Eight models,
34 million
parameters
An exploration of neural sequence generation applied to symbolic music. Evolving over the past few years from simple LSTM baselines to a Transformer architecture with BPE tokenisation.
Why
Symbolic,
not audio
Tools like Suno and Udio generate finished audio: a complete waveform, like a rendered image. You can listen to it, but you can't reach in and move a note, change a chord, or rewrite the bridge. The audio is the final product.
This project generates symbolic music: MIDI sequences where every note is a discrete event with a pitch, a start time, a duration, and a velocity. Think of it as the difference between a screenshot and an SVG. One is flat pixels. The other is individual shapes you can select, move, and restyle. You can select individual notes, transpose sections, swap instruments, adjust timing, and drop the output straight into a DAW like Ableton or Logic as a starting point for real composition.
The model doesn't know what music sounds like. It has never heard audio. It learns structure (which notes tend to follow which, how phrases build, where tension resolves) entirely from the symbolic representation. The audio you hear on this site is just a MIDI-to-WAV render of what the model actually outputs: a sequence of tokens.
Built on research from the Music Transformer (Huang et al., 2019), the Pop Music Transformer (Huang & Yang, 2020) which introduced REMI tokenisation, and Fradet et al. (2023) on BPE compression for symbolic music. V8 trains on the MAESTRO dataset (v3): 1,276 competition piano performances.
Representation
How music
becomes tokens
Three strategies, each building on the last.
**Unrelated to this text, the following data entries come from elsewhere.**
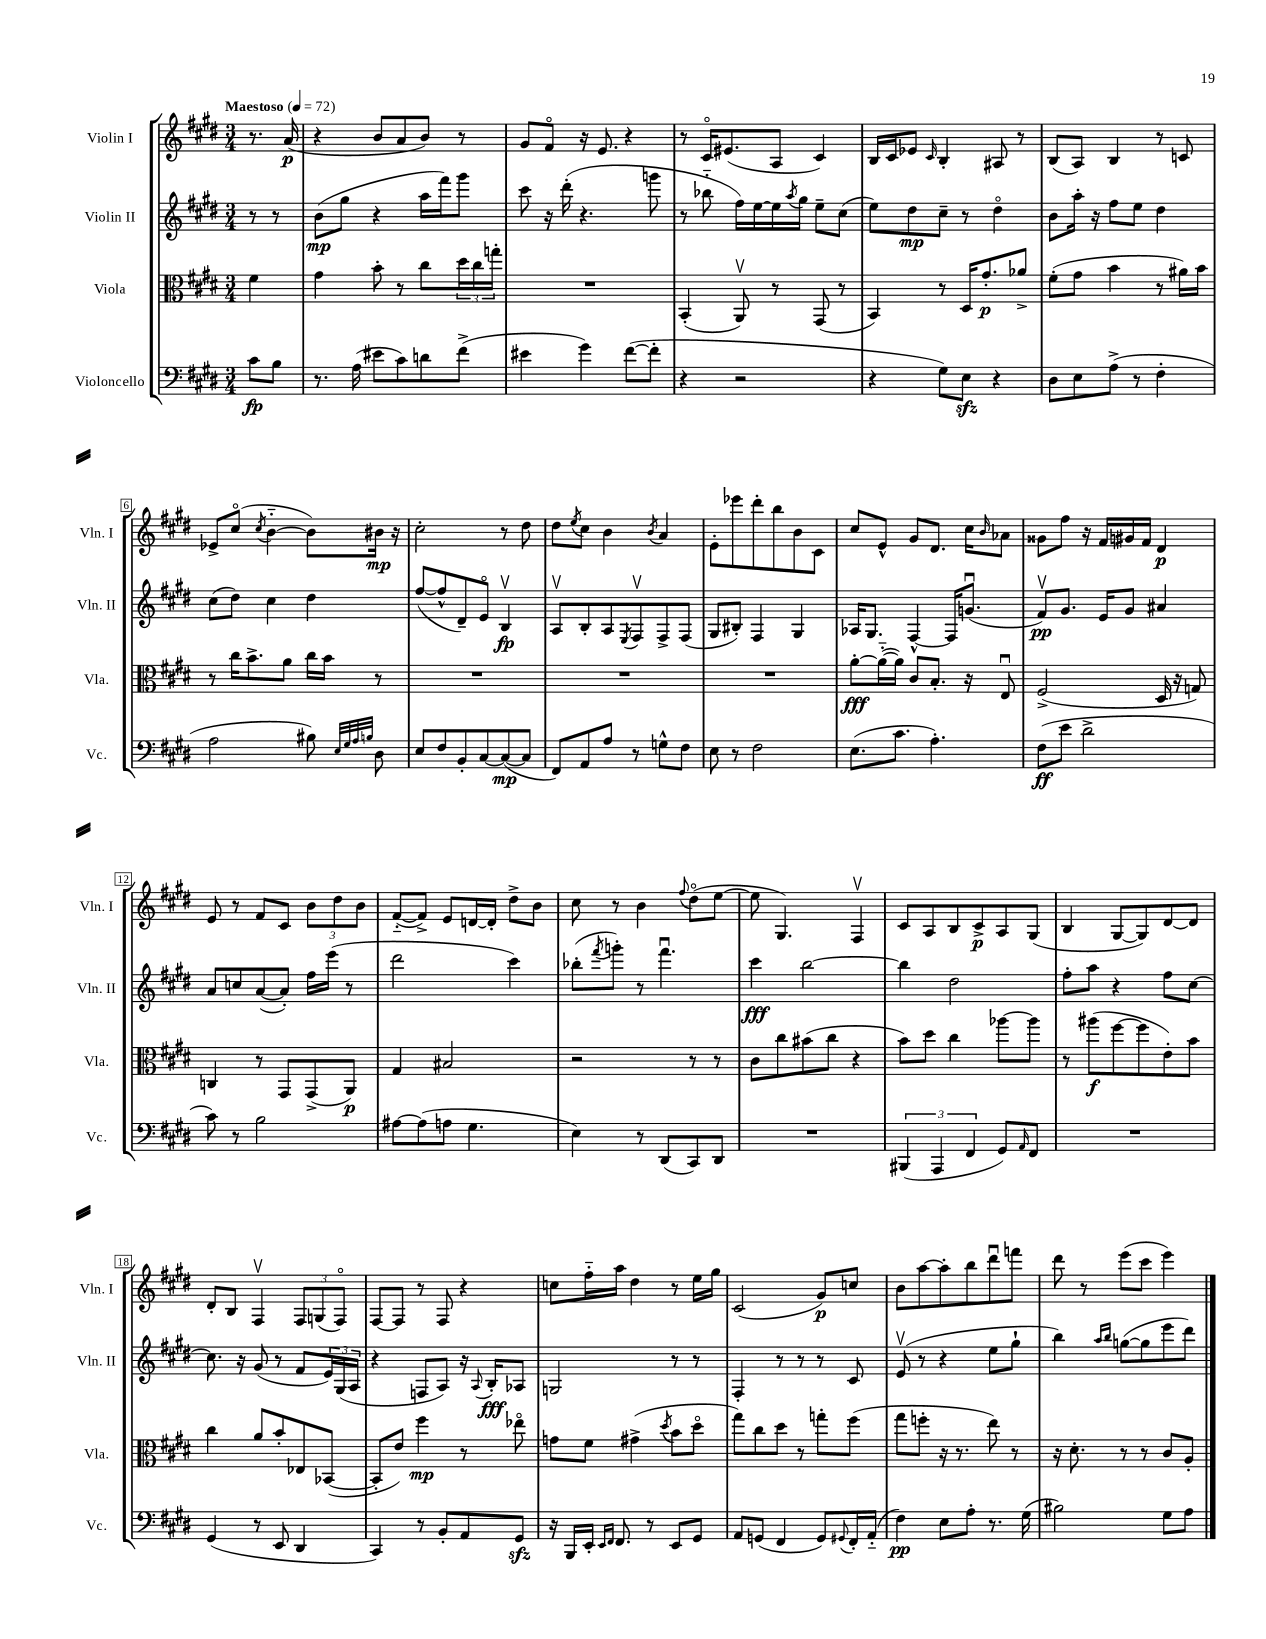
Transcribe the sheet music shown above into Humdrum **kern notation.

**kern	**kern	**kern	**kern
*staff4	*staff3	*staff2	*staff1
*clefF4	*clefC3	*clefG2	*clefG2
*k[f#c#g#d#]	*k[f#c#g#d#]	*k[f#c#g#d#]	*k[f#c#g#d#]
*M3/4	*M3/4	*M3/4	*M3/4
*MM72	*MM72	*MM72	*MM72
8c#	4f#	8r	8.r
8B	.	8r	.
.	.	.	(16a
=	=	=	=
8.r	4g#	(8b	4r
.	.	8gg#	.
(16A	.	.	.
8e#	8b'	4r	8b
8c#)	8r	.	8a
8d	8cc#	16aa	8b)
.	.	16fff#)	.
(8f#^	24dd#	8ggg#	8r
.	24cc#	.	.
.	24gg'	.	.
=	=	=	=
4e#	2.r	8ccc#	8g#
.	.	16r	8f#o
.	.	(16ddd#'	.
4g#)	.	4.r	16r
.	.	.	8.e
([8f#	.	.	4r
8f#']	.	8ggg	.
=	=	=	=
4r	(4BB'	8r	8r
.	.	8bb-'~	16c#o
.	.	.	(8.e#
2r	8AAv)	16ff#)	.
.	.	[16ee	.
.	8r	16ee]	8A
.	.	8qaa	.
.	.	16gg#	.
.	(8GG#	8ee~	4c#)
.	8r	(8cc#	.
=	=	=	=
4r	4BB)	8ee)	16B
.	.	.	16c#
.	.	8dd#	8e-
.	.	.	16qqc#
8G#)	8r	8cc#~	4B'
8E	16D#	8r	.
.	8.g#'	.	.
4r	.	4dd#o	8A#
.	8a-^	.	8r
=	=	=	=
8D#	(8f#'	8b	(8B
8E	8g#	16aa'	8A)
.	.	16r	.
(8A^	4b	8ff#	4B
8r	.	8ee	.
4F#'	8r	4dd#	8r
.	16a#)	.	8c
.	16b	.	.
=	=	=	=
2A	8r	(8cc#	8e-^
.	16cc#	8dd#)	(8cc#o
.	8.b^	.	.
.	.	.	8qcc#
.	.	4cc#	[4b'~
.	8a	.	.
8B#)	16cc#	4dd#	8b])
.	16b	.	.
32qqE	.	.	.
32qqG#	.	.	.
32qqA	.	.	.
32qqB	.	.	.
8D#	8r	.	16b#
.	.	.	16r
=	=	=	=
8E	2.r	([8ff#	2cc#'
8F#	.	8ff#^^]	.
8BB'	.	8d#~)	.
[8C#	.	8eo	.
(8C#_	.	4Bv	8r
8C#]	.	.	8dd#
=	=	=	=
8FF#)	2.r	8Av	8dd#
.	.	.	8qee
8AA	.	8B'	8cc#
8A	.	8A	4b
.	.	8qE	.
8r	.	8F#v	.
.	.	.	8qb
8G^^	.	8F#^	4a
8F#	.	(8F#	.
=	=	=	=
8E	2.r	8G#	8e'
8r	.	8B#')	8eee-
2F#	.	4F#	8ddd#'
.	.	.	8bb
.	.	4G#	8b
.	.	.	8c#
=	=	=	=
(8.E	[8a'	16A-	8cc#
.	.	8.G#	.
.	(16a'~_	.	8e^^
8.c#	16a])	.	.
.	8c#	[4F#^^	8g#
4.A')	8.B'	.	8.d#
.	.	16F#]	.
.	16r	(8.gu	16cc#
.	.	.	16qqb
.	8Eu	.	8a-
=	=	=	=
(8F#	(2F#^	8f#v)	8g##
8e	.	8.g#	8ff#
2d#^	.	.	16r
.	.	16e	16f#
.	.	8g#	16g#
.	.	.	16f#
.	16D#	4a#	4d#
.	16r	.	.
.	8G)	.	.
=	=	=	=
8c#)	4C	8a	8e
8r	.	8cc	8r
2B	8r	([8a	8f#
.	8GG#	8a'])	8c#
.	(8GG#^	16ff#	12b
.	.	(16eee	.
.	.	.	12dd#
.	8AA)	8r	.
.	.	.	12b
=	=	=	=
[8A#	4G#	2ddd#	([8f#'~
(8A#]	.	.	8f#^])
8A	2B#	.	8e
4.G#	.	.	[16d
.	.	.	16d']
.	.	4ccc#)	8dd#^
.	.	.	8b
=	=	=	=
4E)	2r	(8bb-'	8cc#
.	.	8qfff#	.
.	.	8ggg')	8r
8r	.	8r	4b
(8DD#	.	4.fff#u	.
.	.	.	8qqff#
8CC#)	8r	.	(8dd#o
8DD#	8r	.	[8ee
=	=	=	=
2.r	8c#	4ccc#	8ee]
.	8cc#	.	4.G#)
.	(8b#	[2bb	.
.	8cc#	.	.
.	4r	.	4F#v
=	=	=	=
(6BBB#	8b)	4bb]	8c#
.	8dd#	.	8A
6AAA	.	.	.
.	4cc#	2dd#	8B
6FF#	.	.	.
.	.	.	8c#^
8GG#)	[8aa-	.	8A
16qqAA	.	.	.
8FF#	8aa-]	.	(8G#
=	=	=	=
2.r	8r	8ff#'	4B
.	(8aa#	8aa	.
.	[8ff#	4r	[8G#
.	8ff#]	.	8G#])
.	8e')	8ff#	[8d#
.	8b	[8cc#	8d#]
=	=	=	=
(4GG#	4cc#	8.cc#]	8d#'
.	.	.	8B
.	.	16r	.
8r	8a	(8g#	4F#v
8EE	8b'	8r	.
4DD#	8E-	8f#	12F#
.	.	.	(12G
.	([8BB-	24e)	.
.	.	(24G#	12F#o)
.	.	24A	.
=	=	=	=
4CC#)	8BB-']	4r	[8F#
.	8e)	.	8F#]
8r	4ff#	8F	8r
8BB'	.	8A)	8F#
8AA	8r	16r	4r
.	.	8qqA	.
.	.	16B'	.
8GG#	8ee-o	8A-	.
=	=	=	=
16r	8g	2G	8cc
16BBB	.	.	.
16EE'	8f#	.	16ff#'~
16qqEE	.	.	.
16qqFF#	.	.	.
8.FF#	.	.	16aa
.	(4g#^	.	4dd#
8r	.	.	.
.	8qdd#	.	.
8EE	8b	8r	8r
8GG#	8dd#o	8r	16ee
.	.	.	16gg#
=	=	=	=
8AA	8gg#)	4F#'	(2c#
(8GG	8cc#	.	.
4FF#	8dd#	8r	.
.	8r	8r	.
8GG)	8gg'	8r	8g#)
8qqGG#	.	.	.
16FF#'	(8ff#	8c#	8cc
(16AA'~	.	.	.
=	=	=	=
4F#)	8gg#	(8ev	8b
.	8ff'	8r	[8aa
8E	16r	4r	8aa']
.	8.r	.	.
8A'	.	.	8bb
8.r	8ee)	8ee	8ddd#u
.	8r	8gg#`	8fff
(16G#	.	.	.
=	=	=	=
2B#)	16r	4bb)	8ddd#
.	8.d#'	.	.
.	.	.	8r
.	.	16qqaa	.
.	.	16qqbb	.
.	8r	([8gg	(8eee
.	8r	8gg]	8ccc#
8G#	8c#	8eee	4eee)
8A	8A'	8ddd#)	.
==	==	==	==
*-	*-	*-	*-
V1 was the first experiment, a simple proof of concept that's since been lost to the ether. Everything here starts from V2.
Pitch Strings
Raw pitch names and chord integers. No timing, no velocity. The model learns temporal structure purely from position.
59–1,279
tokens
REMI
Typed tokens: Bar, Position, Pitch, Velocity, Duration, Tempo, Chord, Rest. Explicit musical structure. Vocabulary dropped despite encoding more.
362
tokens
REMI + BPE
Byte Pair Encoding compresses multi-token note events into single merged tokens. More musical context per window.
512–1,024
tokens
Architecture
LLaMA-style
Transformer
8 layers. 8 attention heads. 512 dimensions. Causal masking. Weight-tied embeddings. ~34M parameters.
RoPE
Rotary positional encoding. Encodes position by rotating query/key vectors. Naturally decays attention with distance.
SwiGLU
Gated feed-forward: W₂(SiLU(xW₁) ⊙ xW₃). Three projections give finer control over information flow.
RMSNorm
Pre-norm without mean centering. Simpler than LayerNorm, empirically as effective for Transformer training.
Weight Tying
Input embeddings and output projection share weights. Fewer parameters, built-in regularisation.
Training
How the models
learn to compose
Data Pipeline
MIDI files split into train/val before augmentation to prevent leakage. Pitch shifting (±6 semitones) approximately triples effective dataset size.
Sequence Prep
Sliding window over token sequences. Sequence length 256 for Transformer (512 max context at inference), 100 for LSTM. Configurable stride controls overlap.
Optimiser
AdamW with cosine annealing (LSTM) or linear warmup + cosine decay (Transformer). Gradient clipping at norm 1.0.
Early Stopping
Best checkpoint saved by validation loss. Training halts after 10–15 epochs without improvement. V7 stopped at epoch 45, V8 ran all 100.
Inference
Controlling
randomness
0.8
0.1 – 2.0
Temperature
Divides logits before softmax. Below 1.0 sharpens the distribution (safer, more predictable). Above 1.0 flattens it (more surprising, more diverse).
50
0 – 500
Top-K
Keeps only the k highest-probability tokens. Everything else goes to negative infinity. Prevents sampling from the incoherent long tail.
0.95
0.01 – 1.0
Top-P (Nucleus)
Includes tokens until cumulative probability exceeds p. Adapts dynamically: fewer candidates when confident, more when uncertain.
Key Insights
Same architecture, different data, different vocabularies. V2–V4 share identical LSTM configs but vocabulary ranged from 59 to 1,279 tokens. Jazz chord voicings alone drove a 21x increase over R&B.
Tokenisation changed more than widening the network. V5 widened to [512, 512, 512] but kept float input and pitch-string encoding. V6 switched to PyTorch, added learned embeddings, and adopted REMI tokenisation. Vocabulary dropped from 629 to 362 while encoding timing, velocity, and dynamics.
V7 and V8 share the same architecture but differ in scale: V8 doubled BPE vocabulary to 1,024 and trained on 6x more data. V7 early-stopped at epoch 45 with best val loss 0.0952; V8 ran all 100 epochs.